Delayed Wnt Fgf signaling dynamics in the primordium of snail1b morphants. (A-C) Progressive restriction and eventual loss of lef1 expression in controls from 26 to 48 hpf. (D-F) Delayed restriction and persistent lef1 expression in snail1b morphants. (G-I) pea3 expression from 26 to 48 hpf in control embryos. (J-L) Delayed establishment and persistent trailing expression of pea3 expression in snail1b morphants. (M-O) cxcr4b expression from 26 to 48 hpf in control embryos. (P-R) Broad persistent cxcr4b expression in snail1b morphants. (S-U) cxcr7b expression from 26 to 48 hpf in control embryos. (V-X) Delayed establishment and persistent cxcr7b expression in snail1b morphants. (Y) Graph of length of the lef1 expression domain in control and snail1b-MO embryos plotted against the distance migrated by the pLL primordium. n=25 for each of two independent experiments if not stated in the text, n=147 and 144 for control and snail1b-MO for the data shown in Y. Dotted lines encircle pLL primordia.

Fig. 6.

Delayed Wnt Fgf signaling dynamics in stalled primordia. (A) In control embryos, the primordium (pLLp) migrates and separates from the pLL ganglion (pLLg) by 22 hpf and lef1 expression is restricted to the leading domain. (B,C) With migration inhibited in cxcl12a morphants and PP1-treated embryos, the primordium remains juxtaposed with the pLLg and lef1 expression remains broad. (D) pea3 expression at the trailing end of the primordium in controls at 22 hpf. (E,F) The pea3 expression domain is still at the trailing end of the prospective primordium in the absence of migration; however, the pea3 domain is in the middle of a broad lef1-expressing domain, which now represents the juxtaposed primordium and the pLLg. (G-I) snail1b expression in control, cxcl12a morphant and PP1-treated primordia at 22 hpf.

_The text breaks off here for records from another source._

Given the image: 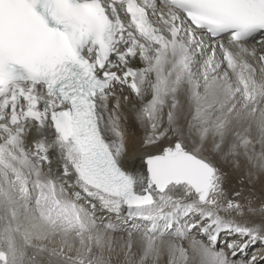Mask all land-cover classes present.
<instances>
[{
    "label": "snow or ice",
    "instance_id": "obj_1",
    "mask_svg": "<svg viewBox=\"0 0 264 264\" xmlns=\"http://www.w3.org/2000/svg\"><path fill=\"white\" fill-rule=\"evenodd\" d=\"M264 0H0V264H264Z\"/></svg>",
    "mask_w": 264,
    "mask_h": 264
},
{
    "label": "bare ground",
    "instance_id": "obj_2",
    "mask_svg": "<svg viewBox=\"0 0 264 264\" xmlns=\"http://www.w3.org/2000/svg\"><path fill=\"white\" fill-rule=\"evenodd\" d=\"M258 248H259V250H258ZM252 249H253V251H252ZM252 253H254V254H252ZM253 255H256L257 259H260L262 256H264V244L257 243L255 245L250 246L247 249V252L245 254H243V256H241L240 258L250 259Z\"/></svg>",
    "mask_w": 264,
    "mask_h": 264
},
{
    "label": "rangeland",
    "instance_id": "obj_3",
    "mask_svg": "<svg viewBox=\"0 0 264 264\" xmlns=\"http://www.w3.org/2000/svg\"><path fill=\"white\" fill-rule=\"evenodd\" d=\"M258 250H259V248H258ZM258 250H257V251H258ZM252 251H253V249H252ZM252 254H254V253H252Z\"/></svg>",
    "mask_w": 264,
    "mask_h": 264
}]
</instances>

OV, otic vesicle. n=25 for each of two independent experiments. Dotted lines encircle pLL primordia.

Fig. 7.

Polarization and initiation of migration in pLL primordium. (A) Cxcl12a (green stripe) initiates snail1b expression at the caudal end of the prospective pLL primordium. (B) snail1b expression is maintained by Cxcr4b-mediated chemokine signaling at the leading end, and Cxcr7b inhibits chemokine signaling at the trailing end. snail1b expression is also inhibited by Fgf signaling (blue) in the trailing domain. (C) Before migration begins, an Fgf signaling center forms at the boundary of the pLL primordium and pLL ganglion. In the absence of migration, no additional Fgf signaling centers form (inset). Initiation of migration allows sequential formation of additional Fgf signaling centers and shrinking of the leading Wnt-active domain (yellow) (bottom panel).